Je suis un grand fan de Di Caprio, le côté insolent que j’ai dans mes phases, c’est un peu ce qu’il peut avoir dans certains de ses rôles comme Attrape moi si tu peux ou Le Loup de Wall Street où tu sais qu’il est intelligent, mais il reste arrogant. Sinon mes influences vont plus être dans les ambiances, je vais écouter une prod et ça va me faire penser à un film. Les films comme Boyz N The Hood, Menace II Society, m’ont matrixé. Je trouve plus le même charme dans les films récents, c’est surtout le cinéma des années 1990 qui m’inspire. J’étais trop petit, mais quand j’ai grandi c’est les classiques que mon grand frère voulait que je regarde. La culture rap c’est aussi la culture afro-américaine, donc c’est important pour moi de connaitre ça, si tu veux connaitre les références de pleins de rappeurs c’est mieux d’avoir vu ces films.

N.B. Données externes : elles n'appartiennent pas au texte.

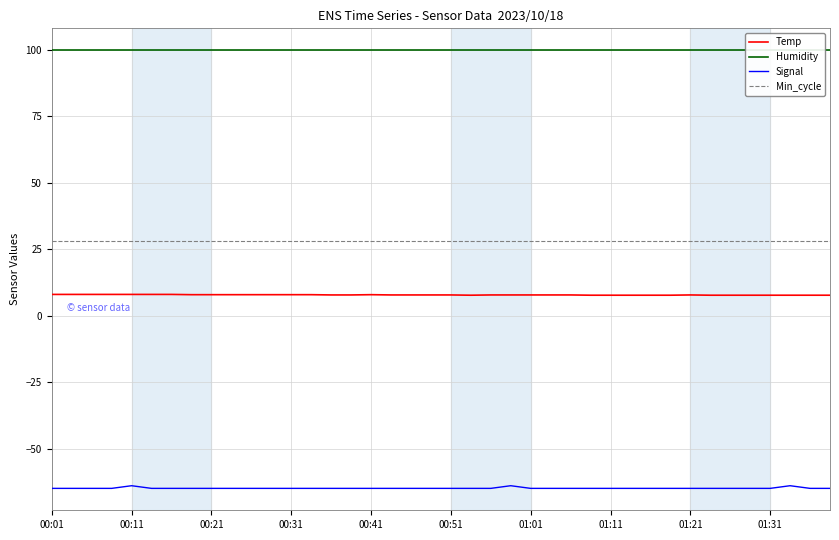

What are all the series names shown in the legend?

Temp, Humidity, Signal, Min_cycle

Comme a pu le dire, tu n’es pas de ceux qui s’imposent un rythme de sortie strict, mais à quoi pouvons-nous nous attendre pour la suite ?
On peut s’attendre à tout, mais surtout à de la nouvelle musique en 2022. Je vais pas attendre aussi longtemps que je l’ai fait, je fais beaucoup de musique en ce moment et j’ai un bon élan avec le projet. Pour l’instant on va bien défendre le projet, pour qu’il soit entendu par le plus de gens possible, parce que j’en suis fier. Je sais pas encore sous quelle forme et sous quelle quantité mais il y aura de la nouvelle musique cette année.